*PROBLEM*
Please state when, according to the introduction to Spark, Spark became an Apache Top-Level Project.

── DOCUMENT SECTION ──

Introduction to Spark

Last updated on: 2024-06-21

Apache Spark started in 2009 as a research project at UC Berkley’s AMPLab. In June 2013, Spark entered incubation status at the Apache Software Foundation (ASF), and established as an Apache Top-Level Project in February 2014.

In this article, we are going to understand:

What is Apache Spark?
Why Apache Spark should be used?
What are the integrations of Apache Spark?
What languages does Apache Spark support?
What libraries does Apache Spark support?

What is Apache Spark?

Apache Spark is a multi-language engine that is used for big data workloads.
Apache Spark provides in-memory storage for intermediate computations.
Apache Spark can be run on single-node machines or clusters.
Apache Spark is used for executing data engineering, data science, and machine learning tasks.

Why Apache Spark should be used?

Apache Spark is really fast, simple to use, and scalable.
Apache Spark is unified (one technology - many tasks).

───
── GIVEN ENTRIES ──

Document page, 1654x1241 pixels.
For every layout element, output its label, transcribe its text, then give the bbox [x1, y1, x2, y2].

───
── GIVEN ENTRIES ──

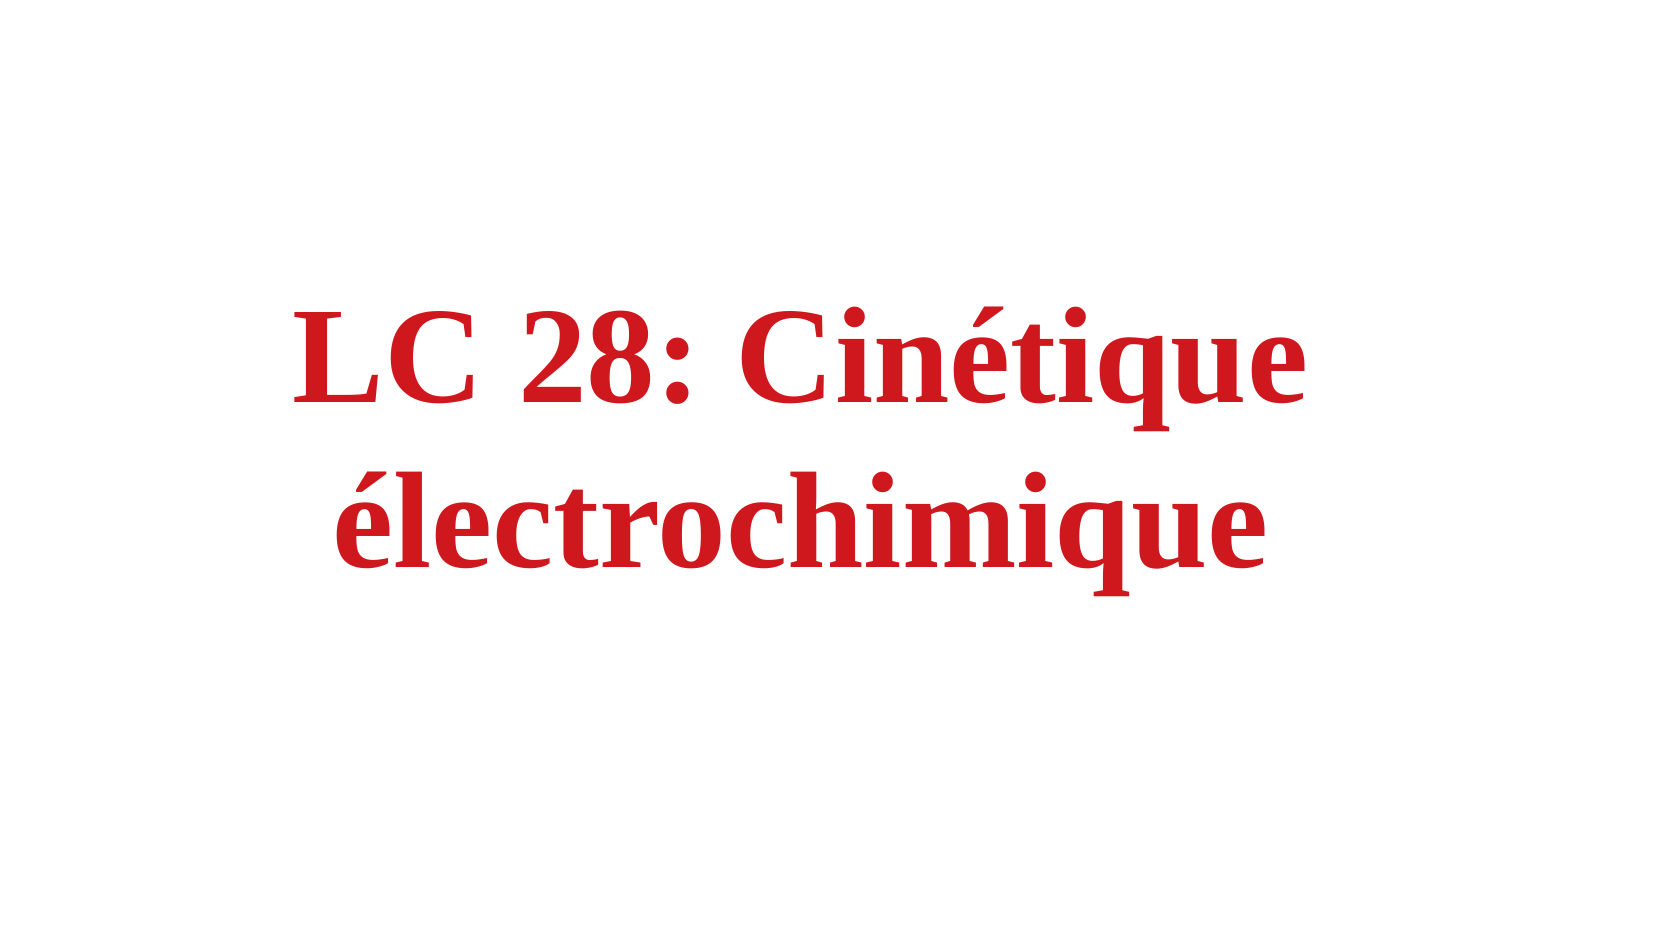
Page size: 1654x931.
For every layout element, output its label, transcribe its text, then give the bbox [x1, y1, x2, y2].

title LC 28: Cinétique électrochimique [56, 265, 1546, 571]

───

*ANSWER TO THIS TASK*
February 2014